• Problem details: Please repeat the entire listing verbatim and keep the pictures out.

• Information shown:
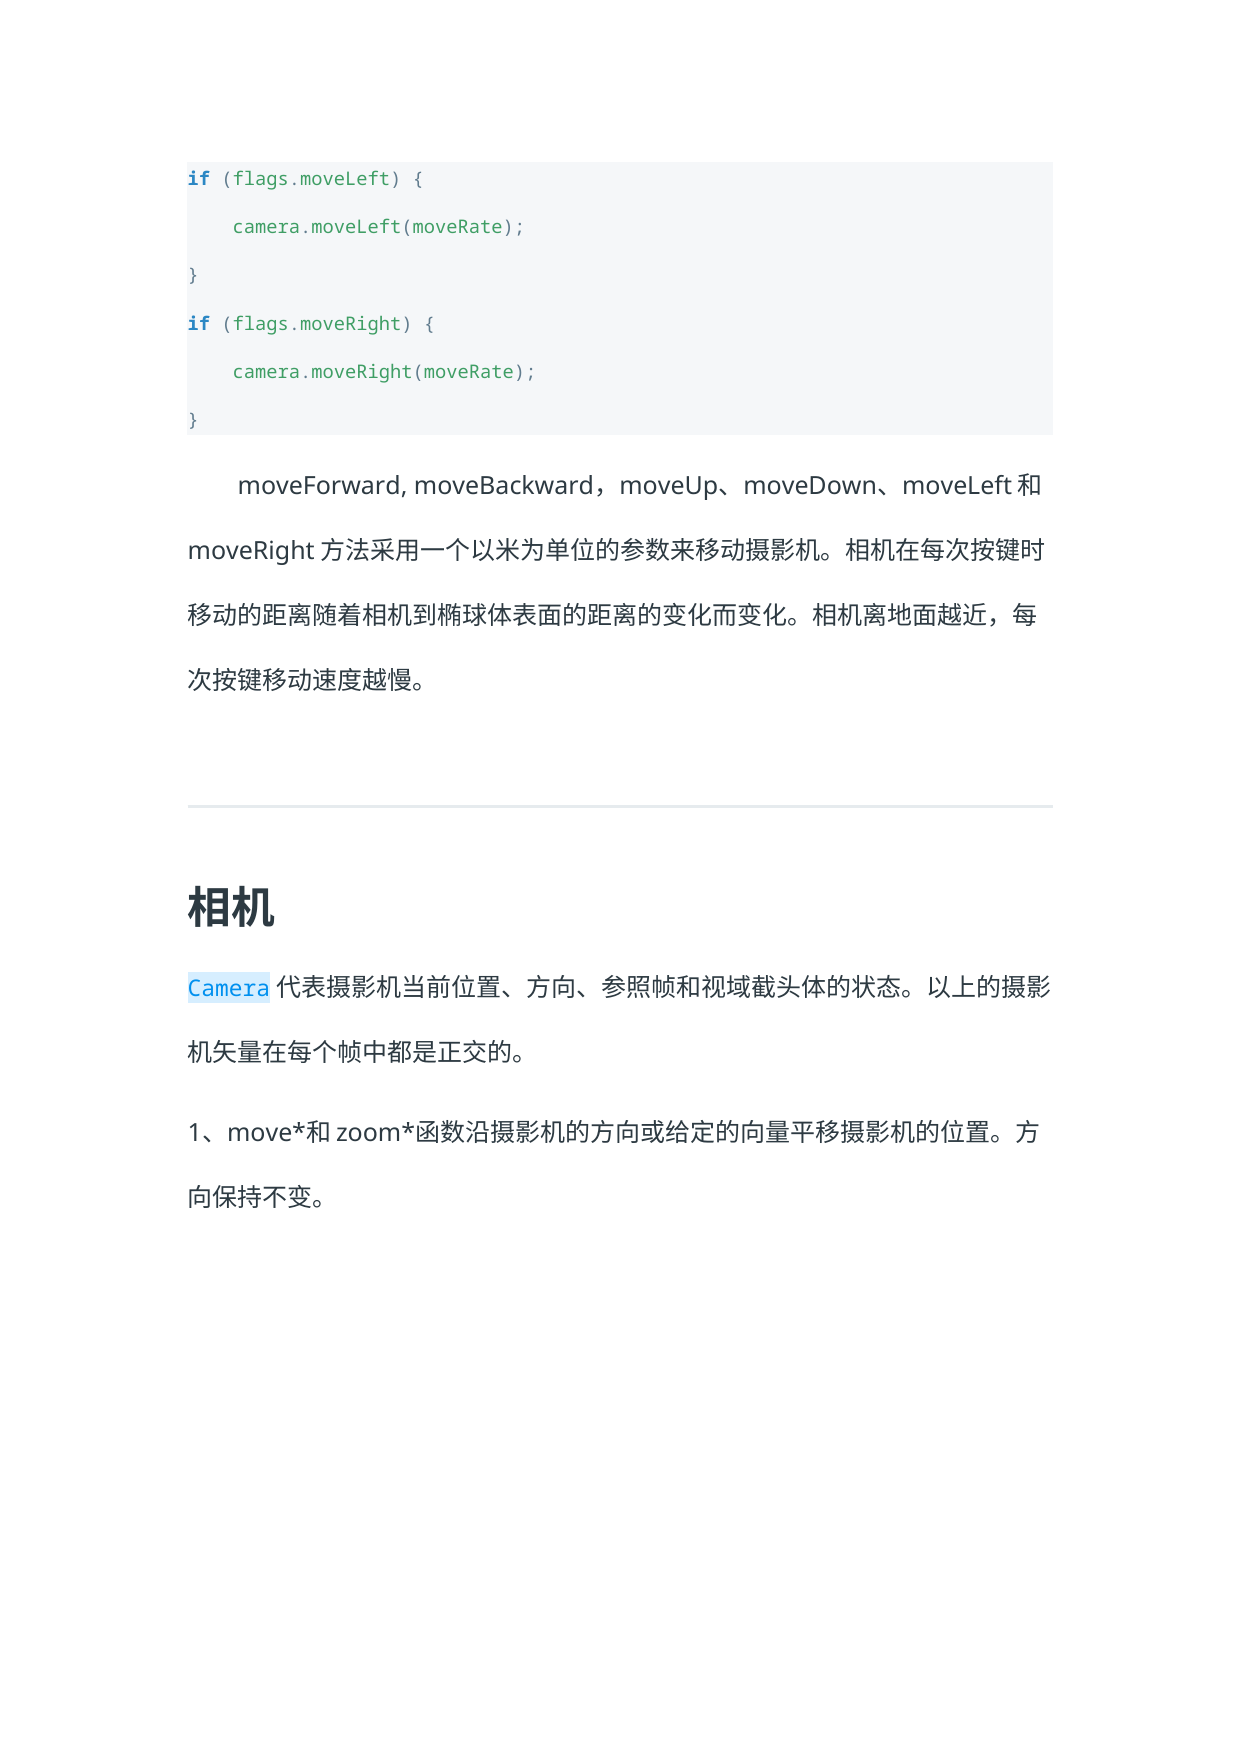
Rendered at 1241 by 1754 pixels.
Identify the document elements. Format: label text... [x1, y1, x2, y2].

text if (flags.moveLeft) { [187, 162, 1053, 194]
text camera.moveLeft(moveRate); [187, 210, 1053, 243]
text moveForward, moveBackward，moveUp、moveDown、moveLeft和moveRight方法采用一个以米为单位的参数来移动摄影机。相机在每次按键时移动的距离随着相机到椭球体表面的距离的变化而变化。相机离地面越近，每次按键移动速度越慢。 [187, 451, 1053, 711]
text } [187, 258, 1053, 291]
text Camera 代表摄影机当前位置、方向、参照帧和视域截头体的状态。以上的摄影机矢量在每个帧中都是正交的。 [187, 953, 1053, 1083]
text camera.moveRight(moveRate); [187, 354, 1053, 387]
text if (flags.moveRight) { [187, 306, 1053, 339]
text 相机 [187, 806, 1053, 937]
text 1、move*和zoom*函数沿摄影机的方向或给定的向量平移摄影机的位置。方向保持不变。 [187, 1098, 1053, 1228]
text } [187, 403, 1053, 435]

• Output of the task:
Rendered at 1241 by 1754 pixels.
Identify the document elements. Format: label text... [x1, y1, x2, y2].

text if (flags.moveLeft) { [187, 162, 1053, 194]
text camera.moveLeft(moveRate); [187, 210, 1053, 243]
text moveForward, moveBackward，moveUp、moveDown、moveLeft和moveRight方法采用一个以米为单位的参数来移动摄影机。相机在每次按键时移动的距离随着相机到椭球体表面的距离的变化而变化。相机离地面越近，每次按键移动速度越慢。 [187, 451, 1053, 711]
text } [187, 258, 1053, 291]
text Camera 代表摄影机当前位置、方向、参照帧和视域截头体的状态。以上的摄影机矢量在每个帧中都是正交的。 [187, 953, 1053, 1083]
text camera.moveRight(moveRate); [187, 354, 1053, 387]
text if (flags.moveRight) { [187, 306, 1053, 339]
text 相机 [187, 806, 1053, 937]
text 1、move*和zoom*函数沿摄影机的方向或给定的向量平移摄影机的位置。方向保持不变。 [187, 1098, 1053, 1228]
text } [187, 403, 1053, 435]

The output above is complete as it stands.